_Exercise text_
[Start of Attachment]

NewsBite

Barefoot Investor: When it comes to wealth, looks can be deceiving

Debt in Australia has become an epidemic — while some people drive around in flash cars, in reality they can’t keep up with the repayments. What we really need is a financial revolution in our schools, writes the Barefoot Investor.

Are you making these 4 common money mistakes?

Christmas came early for my kids this year … Daddy finally got a job.

(Well, to be accurate, 220 hours of community service as part of my Financial Counselling qualification.)

On my first day, the three of them surprised me by getting up really early and having a celebratory breakfast with me (possibly with the aim of making sure I really did have a job to go to).

And when I returned home that night I was greeted — for the first, and possibly last, time — like David Boon coming home with The Ashes.

“Didja have a lot of meetings, Dad?” asked my six-year-old, beaming with pride.

[End of Attachment]

_Activity 1_
Decide whether each statement below agrees with the Barefoot Investor column, answering yes or no and quoting the deciding words. (a) The community service for the Financial Counselling qualification totals 220 hours. (b) On the first day, the three children slept in. (c) The question about meetings came from the eight-year-old.
_Activity 2_
Write the next part of the Barefoot Investor column, starting right after the six-year-old's question about meetings.

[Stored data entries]

[Start of Attachment]

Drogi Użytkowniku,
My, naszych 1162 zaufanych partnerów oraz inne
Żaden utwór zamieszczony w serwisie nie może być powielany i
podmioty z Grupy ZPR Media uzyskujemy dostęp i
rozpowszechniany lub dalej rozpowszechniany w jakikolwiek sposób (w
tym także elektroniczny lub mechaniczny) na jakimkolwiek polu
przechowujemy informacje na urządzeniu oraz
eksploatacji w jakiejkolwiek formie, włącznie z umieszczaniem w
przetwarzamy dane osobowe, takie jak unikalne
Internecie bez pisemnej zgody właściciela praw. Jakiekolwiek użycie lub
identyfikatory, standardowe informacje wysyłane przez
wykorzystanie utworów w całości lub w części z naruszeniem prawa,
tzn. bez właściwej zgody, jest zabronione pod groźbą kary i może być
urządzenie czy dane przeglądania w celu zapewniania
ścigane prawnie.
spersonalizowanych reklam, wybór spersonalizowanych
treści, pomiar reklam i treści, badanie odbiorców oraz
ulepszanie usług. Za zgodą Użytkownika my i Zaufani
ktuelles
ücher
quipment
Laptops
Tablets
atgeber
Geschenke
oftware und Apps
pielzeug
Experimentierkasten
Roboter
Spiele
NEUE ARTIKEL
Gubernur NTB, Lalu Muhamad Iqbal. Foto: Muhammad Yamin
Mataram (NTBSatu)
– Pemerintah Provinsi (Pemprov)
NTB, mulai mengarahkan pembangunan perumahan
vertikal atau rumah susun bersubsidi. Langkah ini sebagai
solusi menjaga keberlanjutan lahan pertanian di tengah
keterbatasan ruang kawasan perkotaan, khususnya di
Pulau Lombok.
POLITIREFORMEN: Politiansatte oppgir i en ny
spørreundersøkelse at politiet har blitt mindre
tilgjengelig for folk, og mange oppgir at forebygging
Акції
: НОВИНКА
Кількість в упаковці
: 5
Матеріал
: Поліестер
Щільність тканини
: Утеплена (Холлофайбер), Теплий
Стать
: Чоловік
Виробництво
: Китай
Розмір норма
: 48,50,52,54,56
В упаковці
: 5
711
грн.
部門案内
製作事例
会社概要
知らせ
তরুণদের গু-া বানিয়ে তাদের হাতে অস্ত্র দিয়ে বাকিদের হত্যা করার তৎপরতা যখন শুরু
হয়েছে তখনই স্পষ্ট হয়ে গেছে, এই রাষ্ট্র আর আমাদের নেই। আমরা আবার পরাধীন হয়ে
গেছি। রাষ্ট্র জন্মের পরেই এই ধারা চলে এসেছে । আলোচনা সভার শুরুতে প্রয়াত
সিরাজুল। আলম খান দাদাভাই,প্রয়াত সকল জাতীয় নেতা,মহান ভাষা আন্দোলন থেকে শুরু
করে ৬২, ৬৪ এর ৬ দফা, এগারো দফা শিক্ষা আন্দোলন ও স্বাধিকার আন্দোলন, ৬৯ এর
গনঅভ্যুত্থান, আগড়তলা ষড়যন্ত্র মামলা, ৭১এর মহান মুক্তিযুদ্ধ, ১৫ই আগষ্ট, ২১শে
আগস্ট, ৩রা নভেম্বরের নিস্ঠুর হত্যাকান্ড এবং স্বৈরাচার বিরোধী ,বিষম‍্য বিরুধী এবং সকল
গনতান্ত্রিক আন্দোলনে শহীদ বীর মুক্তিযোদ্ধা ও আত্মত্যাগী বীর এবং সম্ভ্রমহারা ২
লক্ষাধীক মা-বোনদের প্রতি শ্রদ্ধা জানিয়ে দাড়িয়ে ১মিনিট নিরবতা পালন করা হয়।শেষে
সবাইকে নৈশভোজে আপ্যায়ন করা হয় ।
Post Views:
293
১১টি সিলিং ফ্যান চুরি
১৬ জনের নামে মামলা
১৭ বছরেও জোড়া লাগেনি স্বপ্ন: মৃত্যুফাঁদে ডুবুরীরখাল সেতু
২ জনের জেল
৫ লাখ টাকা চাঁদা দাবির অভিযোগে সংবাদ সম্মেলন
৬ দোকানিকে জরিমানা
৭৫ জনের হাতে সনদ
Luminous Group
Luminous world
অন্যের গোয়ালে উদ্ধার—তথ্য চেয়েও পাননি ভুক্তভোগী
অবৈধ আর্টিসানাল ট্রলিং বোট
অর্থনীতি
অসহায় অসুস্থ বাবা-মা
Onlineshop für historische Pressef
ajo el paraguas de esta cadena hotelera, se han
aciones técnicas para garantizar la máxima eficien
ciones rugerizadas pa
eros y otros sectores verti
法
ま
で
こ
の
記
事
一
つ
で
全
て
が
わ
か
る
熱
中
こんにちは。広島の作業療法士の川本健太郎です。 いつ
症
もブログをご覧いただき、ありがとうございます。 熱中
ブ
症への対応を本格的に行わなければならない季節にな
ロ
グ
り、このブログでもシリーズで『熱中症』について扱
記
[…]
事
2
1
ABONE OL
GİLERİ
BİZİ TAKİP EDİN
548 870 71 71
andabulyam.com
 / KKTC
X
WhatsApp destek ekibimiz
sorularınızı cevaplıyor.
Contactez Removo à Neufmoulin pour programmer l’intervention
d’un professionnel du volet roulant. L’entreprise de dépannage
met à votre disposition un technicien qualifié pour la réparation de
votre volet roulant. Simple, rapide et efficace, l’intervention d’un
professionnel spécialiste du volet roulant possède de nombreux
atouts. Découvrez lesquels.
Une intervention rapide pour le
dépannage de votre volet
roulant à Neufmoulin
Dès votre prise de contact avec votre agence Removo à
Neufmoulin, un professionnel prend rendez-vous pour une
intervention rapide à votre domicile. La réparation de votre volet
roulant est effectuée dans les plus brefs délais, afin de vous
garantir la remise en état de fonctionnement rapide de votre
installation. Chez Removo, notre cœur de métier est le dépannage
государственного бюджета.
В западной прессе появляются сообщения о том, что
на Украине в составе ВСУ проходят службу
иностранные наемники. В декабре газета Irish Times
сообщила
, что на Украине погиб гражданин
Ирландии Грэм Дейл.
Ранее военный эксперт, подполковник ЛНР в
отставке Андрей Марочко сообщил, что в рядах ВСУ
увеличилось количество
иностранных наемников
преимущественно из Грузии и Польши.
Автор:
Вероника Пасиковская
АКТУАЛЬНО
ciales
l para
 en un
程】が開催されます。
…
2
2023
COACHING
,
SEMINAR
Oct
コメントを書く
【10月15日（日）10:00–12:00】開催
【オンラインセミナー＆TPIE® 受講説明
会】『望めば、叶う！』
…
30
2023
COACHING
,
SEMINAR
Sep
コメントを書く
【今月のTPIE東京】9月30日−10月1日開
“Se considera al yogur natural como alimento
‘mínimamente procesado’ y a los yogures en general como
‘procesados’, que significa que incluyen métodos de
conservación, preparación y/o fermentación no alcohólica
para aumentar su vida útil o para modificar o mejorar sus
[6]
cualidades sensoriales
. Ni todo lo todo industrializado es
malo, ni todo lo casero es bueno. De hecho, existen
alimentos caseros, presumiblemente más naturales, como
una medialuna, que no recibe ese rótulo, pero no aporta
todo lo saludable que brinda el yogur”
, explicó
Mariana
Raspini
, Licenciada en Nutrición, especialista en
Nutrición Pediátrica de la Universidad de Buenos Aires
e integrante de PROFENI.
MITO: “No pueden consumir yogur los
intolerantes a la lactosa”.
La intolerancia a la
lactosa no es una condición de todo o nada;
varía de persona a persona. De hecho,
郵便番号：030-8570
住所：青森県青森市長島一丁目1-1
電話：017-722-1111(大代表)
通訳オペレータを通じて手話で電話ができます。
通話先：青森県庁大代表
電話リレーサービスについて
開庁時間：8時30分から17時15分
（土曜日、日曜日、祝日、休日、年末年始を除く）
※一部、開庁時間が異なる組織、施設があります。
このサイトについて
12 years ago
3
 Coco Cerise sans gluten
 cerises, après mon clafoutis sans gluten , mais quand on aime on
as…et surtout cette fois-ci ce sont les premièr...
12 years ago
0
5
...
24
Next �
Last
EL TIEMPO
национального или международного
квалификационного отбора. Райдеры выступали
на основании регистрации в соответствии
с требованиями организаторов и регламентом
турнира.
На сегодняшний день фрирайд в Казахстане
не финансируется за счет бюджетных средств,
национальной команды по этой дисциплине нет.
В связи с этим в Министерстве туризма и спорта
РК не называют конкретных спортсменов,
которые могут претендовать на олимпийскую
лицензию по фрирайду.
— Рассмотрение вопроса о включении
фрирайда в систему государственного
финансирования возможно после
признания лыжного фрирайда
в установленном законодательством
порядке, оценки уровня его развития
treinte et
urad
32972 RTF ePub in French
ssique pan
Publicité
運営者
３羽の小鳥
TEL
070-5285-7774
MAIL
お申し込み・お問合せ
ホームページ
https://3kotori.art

[End of Attachment]

_Task answer 1_
(a) Yes: "220 hours of community service as part of my Financial Counselling qualification"
(b) No: "the three of them surprised me by getting up really early"
(c) No: "asked my six-year-old"

_Task answer 2_
In the schoolyard, real dads go to work and have meetings. (Not bum around the farm in their trackie dacks.)

It doesn’t matter that he can see me on TV, hear me on the radio, and watch me do book signings with lines a hundred deep: when I’m wearing a tie, carrying a keep-cup and battling the morning traffic, I am THE MAN.

So now that I’m a couple of hundred hours into this job I’ve learned that it’s like being a (financial) E.R. doctor.

Young man pose in sports car. istock image.
Young man pose in sports car. istock image.

No one wants to be sitting in front of me.

They’re often embarrassed, humiliated, angry, scared … and completely strung out about their finances.

My job is to sit them down, calm them down and assess their situation.

It’s basically financial triage: you patch them up, stem the bleeding and send them back out (where you can). Or, if you deem their situation terminal, you tell their creditors and cut deals on their debts.

(This, of course, sounds sexy but, trust me, if your life gets to the point where a bank is willing to write off your debts, you’ll be celebrating with spuds and spumante.)

Above all, what I’ve learnt is that this job is relentless.

Debt in this country is an epidemic, and people of all shapes and sizes stream through the door.

Like a bloke in his 40s who I saw today. He arrived for our appointment in a BMW X5.

“Why does this guy need to see me?” I thought to myself.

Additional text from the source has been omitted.